> **Selected passage**
Smartphone patent wars redux: Nokia sues Apple, big time - tetrep
http://arstechnica.com/tech-policy/2016/12/smartphone-patent-wars-redux-nokia-sues-apple-big-time/
======
tetrep
Most of the patents are related to radio so I can't really comment on them,
but '602 takes the cake. It seems to me that any phone with 1 piece of
material used for the sides and rear with a cutout for a camera would violate
it:

161\. Each of the ’602 Accused Products includes a one piece housing forming
enclosed exterior lateral sides and a rear side.

162\. For example, as shown below, the iPhone 6s has a one piece housing that
forms enclosed exterior lateral sides (identified by the red arrows below) and
a rear side (outlined in green below).

163\. Each of the ’602 Accused Products includes a cut out in the rear side of
said housing.

> **Entries supplied**
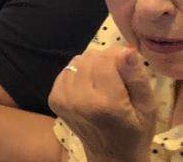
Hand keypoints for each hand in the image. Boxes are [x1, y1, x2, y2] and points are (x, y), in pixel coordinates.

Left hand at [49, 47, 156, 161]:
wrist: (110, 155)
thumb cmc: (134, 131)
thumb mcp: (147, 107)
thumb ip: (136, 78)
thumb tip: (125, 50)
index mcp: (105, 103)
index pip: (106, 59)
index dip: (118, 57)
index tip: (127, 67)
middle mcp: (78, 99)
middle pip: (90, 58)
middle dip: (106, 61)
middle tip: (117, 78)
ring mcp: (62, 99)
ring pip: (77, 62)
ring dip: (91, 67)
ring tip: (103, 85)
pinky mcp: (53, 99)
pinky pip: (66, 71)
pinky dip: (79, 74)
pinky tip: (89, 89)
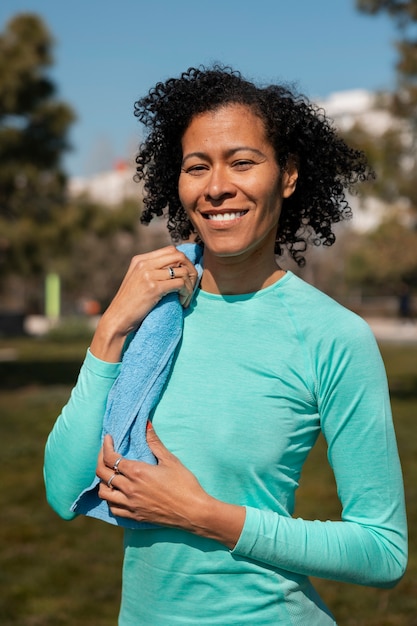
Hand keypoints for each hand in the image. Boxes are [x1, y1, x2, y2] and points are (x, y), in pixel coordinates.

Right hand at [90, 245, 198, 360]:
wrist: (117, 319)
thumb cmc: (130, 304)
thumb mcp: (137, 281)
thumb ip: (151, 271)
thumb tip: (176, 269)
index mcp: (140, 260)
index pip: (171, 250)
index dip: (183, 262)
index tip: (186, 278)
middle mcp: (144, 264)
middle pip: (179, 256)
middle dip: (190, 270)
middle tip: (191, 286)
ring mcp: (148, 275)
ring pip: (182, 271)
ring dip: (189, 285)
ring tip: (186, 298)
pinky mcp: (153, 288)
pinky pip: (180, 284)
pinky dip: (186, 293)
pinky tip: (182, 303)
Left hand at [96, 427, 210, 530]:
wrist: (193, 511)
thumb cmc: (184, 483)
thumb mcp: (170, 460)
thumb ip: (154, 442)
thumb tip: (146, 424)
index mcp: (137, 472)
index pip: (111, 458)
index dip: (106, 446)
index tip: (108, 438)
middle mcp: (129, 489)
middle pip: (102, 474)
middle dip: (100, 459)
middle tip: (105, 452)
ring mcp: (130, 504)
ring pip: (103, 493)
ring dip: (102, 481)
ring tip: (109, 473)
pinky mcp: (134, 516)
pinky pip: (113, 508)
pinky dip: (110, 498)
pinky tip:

> **Task goal**
Carry on the forum comment about Nokia's patent suit against Apple, starting right after its last quoted line, which ends "includes a cut out in the rear side of said housing".

> **Task answer**
164\. For example, the iPhone 6s includes a cut out in the rear of the
housing, as shown in red outline below.

165\. Each of the ’602 Accused Products includes a camera located in said
housing and extending to said cut out at said rear side.

166\. For example, in the iPhone 6s, a camera is located in the housing and
extends to the cut out at the rear side of the housing, as shown above.

Ars hosted the complaint itself: [http://arstechnica.com/wp-
content/uploads/2016/12/nokia.appl...](http://arstechnica.com/wp-
content/uploads/2016/12/nokia.apple_.complaint.pdf)